**Given entries**.
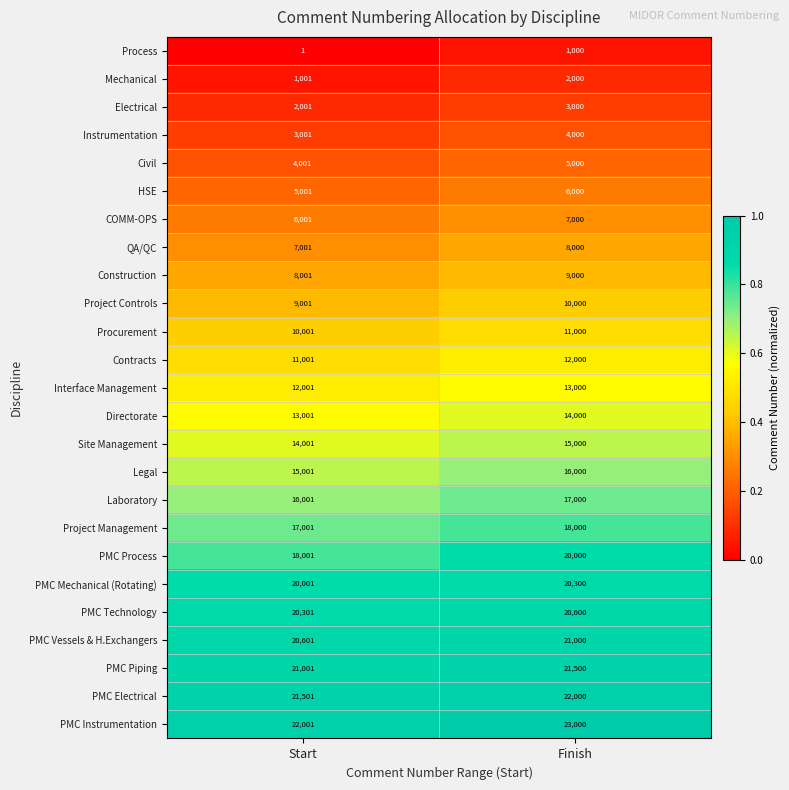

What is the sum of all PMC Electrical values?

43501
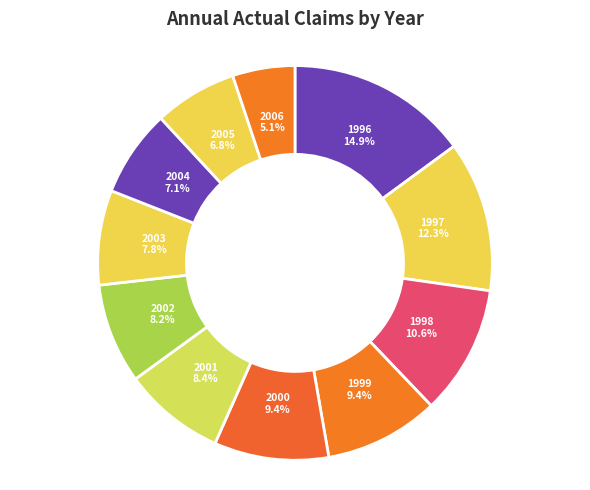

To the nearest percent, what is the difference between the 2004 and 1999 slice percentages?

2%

---

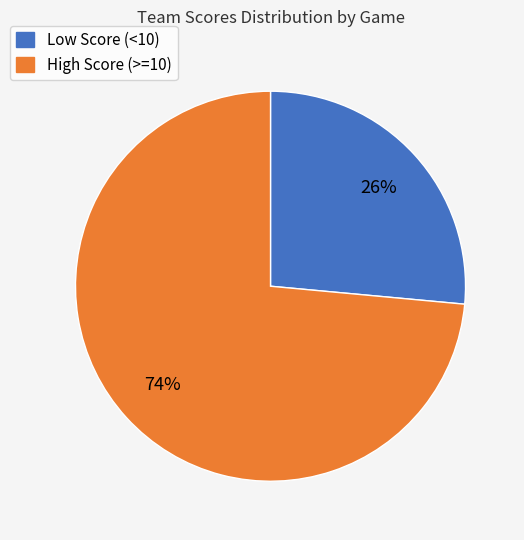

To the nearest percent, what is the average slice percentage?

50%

==

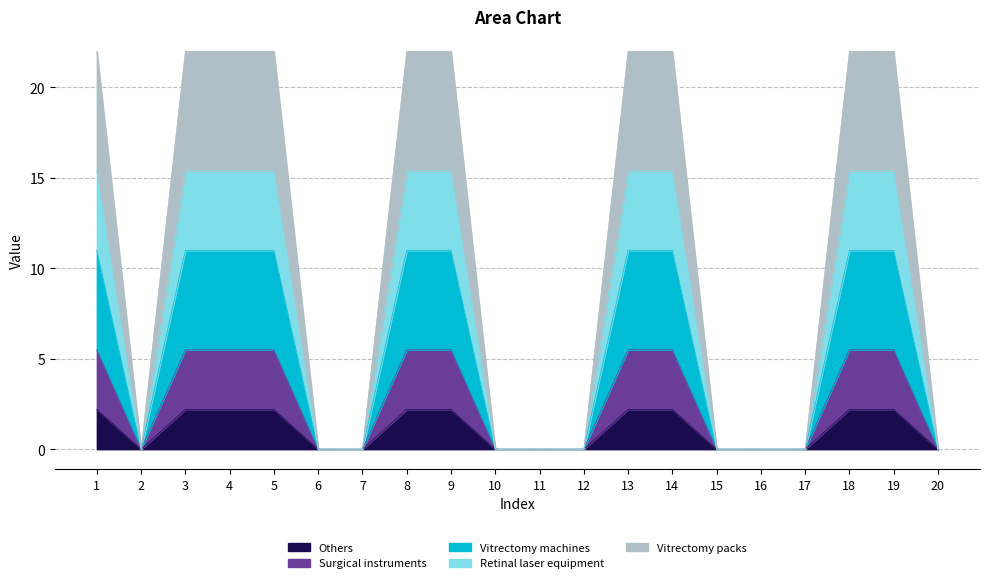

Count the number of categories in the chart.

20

**What the exercise asks**.
Render the stretch of data that opens with the line containing "What is the sum of all PMC Electrical values?" and closes with the line containing "To the nearest percent, what is the difference" as a JSON list of strings, one string per line. Leave out blank lines and pictures.

**Expected answer**.
[
  "What is the sum of all PMC Electrical values?",
  "43501",
  "To the nearest percent, what is the difference between the 2004 and 1999 slice percentages?"
]